The Internet is anonymous. When conceived, security was not a consideration, and no universal identity scheme has since been developed.
Organizations that require security for their online communications and transactions have been forced to buy or build their own identity assurance technologies. As with any attempt to prove a negative, their effectiveness of these security systems is only revealed when they fail, and their value is only demonstrated by the resulting losses, measured in money, prestige or damaged careers.
To confirm the identity of one user to one Web site, or to assure an individual that the site they have reached is genuine, is a relatively simple process, and the costs, benefits and liabilities in the transaction can be assigned. Verifying the identity of anyone who simply drifts in from the Internet “cloud” asking for service, or deciding that a Web site is indeed what it purports to be, is much more difficult.
Web services and service-oriented architecture promise a more organic Internet, with responsive and innovative reaction to consumer demand. Citizens, the consumers of government services, believe their public-sector providers should match the online experiences they enjoy elsewhere.
The user has subjective ways to evaluate speed and convenience, but security remains a negative – until it fails, it’s fine. Businesses can manage their online risk and even take out insurance policies against failures, but governments do not have that luxury. Collectively, there has been a huge investment in the hardware and software that now connect the world, but much of the return depends on identity management.
As a consumer, an Internet user will understand and tolerate the different identity requirements of businesses and organizations. It’s clear there are different security requirements for different sites, and they do not expect the passwords and tokens that work at a banking site to open their e-mail account or an online store.
As a citizen, however, the Internet user probably expects governments, if not “The Government,” to act as one. It is probably a simplistic overstatement to say that taxpayers see only one government (they know a city does not issue drivers’ licences, for example, and that provinces do not yet issue passports), but they may well expect a single gateway to government services.
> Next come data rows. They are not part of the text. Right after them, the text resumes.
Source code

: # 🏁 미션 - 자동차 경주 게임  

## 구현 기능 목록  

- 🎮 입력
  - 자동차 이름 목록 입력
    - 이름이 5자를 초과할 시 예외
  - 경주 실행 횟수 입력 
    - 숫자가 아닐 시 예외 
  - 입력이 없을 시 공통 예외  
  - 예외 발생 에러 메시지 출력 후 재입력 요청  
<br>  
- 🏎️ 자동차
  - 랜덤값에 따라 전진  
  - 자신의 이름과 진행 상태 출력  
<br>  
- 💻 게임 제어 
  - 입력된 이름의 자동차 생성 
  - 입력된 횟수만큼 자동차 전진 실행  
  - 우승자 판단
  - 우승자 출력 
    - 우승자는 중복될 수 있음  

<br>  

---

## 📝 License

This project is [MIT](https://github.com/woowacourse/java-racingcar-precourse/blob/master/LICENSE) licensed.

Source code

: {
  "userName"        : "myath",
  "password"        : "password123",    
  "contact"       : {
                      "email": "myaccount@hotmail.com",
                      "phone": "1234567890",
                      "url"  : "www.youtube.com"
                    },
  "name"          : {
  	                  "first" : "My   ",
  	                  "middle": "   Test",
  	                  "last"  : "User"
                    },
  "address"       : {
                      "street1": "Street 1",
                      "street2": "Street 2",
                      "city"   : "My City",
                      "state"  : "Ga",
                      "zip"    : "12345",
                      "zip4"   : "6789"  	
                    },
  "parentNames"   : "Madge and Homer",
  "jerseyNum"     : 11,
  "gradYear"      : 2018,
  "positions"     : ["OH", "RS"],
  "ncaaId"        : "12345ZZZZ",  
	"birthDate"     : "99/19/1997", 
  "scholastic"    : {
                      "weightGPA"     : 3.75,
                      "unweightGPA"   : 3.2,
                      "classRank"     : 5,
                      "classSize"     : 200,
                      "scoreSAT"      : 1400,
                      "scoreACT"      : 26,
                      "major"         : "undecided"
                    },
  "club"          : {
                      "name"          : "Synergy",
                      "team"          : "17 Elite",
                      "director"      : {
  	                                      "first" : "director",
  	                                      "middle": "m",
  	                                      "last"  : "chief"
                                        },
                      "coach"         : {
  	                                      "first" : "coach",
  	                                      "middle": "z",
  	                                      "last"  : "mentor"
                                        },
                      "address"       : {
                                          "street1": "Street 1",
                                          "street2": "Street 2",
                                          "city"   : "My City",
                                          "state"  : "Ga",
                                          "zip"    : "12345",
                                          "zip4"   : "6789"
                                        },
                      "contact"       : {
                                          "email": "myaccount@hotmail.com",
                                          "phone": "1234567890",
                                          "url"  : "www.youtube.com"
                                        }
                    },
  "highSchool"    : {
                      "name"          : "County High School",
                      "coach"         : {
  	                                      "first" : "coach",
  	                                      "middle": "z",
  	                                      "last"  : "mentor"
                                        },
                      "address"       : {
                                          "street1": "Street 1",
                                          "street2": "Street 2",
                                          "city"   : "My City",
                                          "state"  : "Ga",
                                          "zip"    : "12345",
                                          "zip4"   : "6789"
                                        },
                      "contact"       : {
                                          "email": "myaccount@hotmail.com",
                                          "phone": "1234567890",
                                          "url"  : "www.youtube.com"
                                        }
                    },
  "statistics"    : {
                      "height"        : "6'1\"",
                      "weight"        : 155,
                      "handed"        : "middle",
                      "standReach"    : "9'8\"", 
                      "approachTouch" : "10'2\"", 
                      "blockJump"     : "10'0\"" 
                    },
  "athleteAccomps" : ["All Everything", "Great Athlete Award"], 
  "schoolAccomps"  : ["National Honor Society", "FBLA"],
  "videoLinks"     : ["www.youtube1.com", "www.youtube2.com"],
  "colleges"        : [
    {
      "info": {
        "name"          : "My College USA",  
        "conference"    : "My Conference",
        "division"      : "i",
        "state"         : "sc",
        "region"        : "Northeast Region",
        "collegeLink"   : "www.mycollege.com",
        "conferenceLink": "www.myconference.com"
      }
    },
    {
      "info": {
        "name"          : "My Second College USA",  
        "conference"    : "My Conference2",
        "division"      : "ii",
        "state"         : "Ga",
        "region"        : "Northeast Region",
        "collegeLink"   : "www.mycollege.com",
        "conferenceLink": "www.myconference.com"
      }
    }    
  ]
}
The task of co-ordinating identity management in the federal government resides in the Chief Information Officer Branch (CIOB) of Treasury Board Secretariat, and more specifically at the desk of Alice Sturgeon, its senior director.
When she took up the assignment almost two years ago, the challenge ahead was clear. “These departments and agencies tended to be working very much in isolation, doing their own research and trying to find their own path forward while meeting all the various policy requirements,” Sturgeon says.
“It made so much more sense to bring people together to one table and start talking to everybody together so we could collaborate.” A small team at the CIOB is now working with people in other departments and agencies, and an interdepartmental subcommittee on identity management is reporting to a senior level.
“We have actually worked out a very simple statement of a policy objective,” explains Sturgeon, “which is to make sure that the government is dealing with the right person. It is a very simple statement, but it really says a lot and it goes a long way towards a direction for all of the other policy instruments and deliverables that might flow out of it.”
A comprehensive government identity solution has to cover a huge number of users and business processes. CIOB has identified three client groups: Canadians and landed immigrants; businesses and organizations; and internal government employees and contractors.
The number of discrete business processes will probably never stop growing, or changing, long enough to be counted. “The main objectives of CIO Branch are improved service delivery and improved IM and IT, government-wide, so what we are doing on identity management really helps to support that, particularly in service delivery. “Overall, we see the identity management work as having the primary objective of improved service delivery.”
Looking ahead, there may be some high hurdles to a comprehensive identity management solution at the federal level. For example, can an approach that “provides detailed guidance but does not prescribe any specific technology or [product]” and that also “enables interoperability between systems, technologies and [products]” really be compatible with one that “leverages current investments and accomplishments, Secure Channel and ePass infrastructure”?
To mobilize resources and co-ordinate efforts across the country, a national committee on identity management and authentication has been set up, under joint management, by the Public Sector CIO Council and Public Sector Service Delivery Council.
As well, the Municipal Information Systems Association, a national organization, has named one of its major priorities as the alignment of methods for online identity management, authentication and authorization.
The bureaucratic tools for building a broad consensus appear to be all in place. Success depends on will and skill.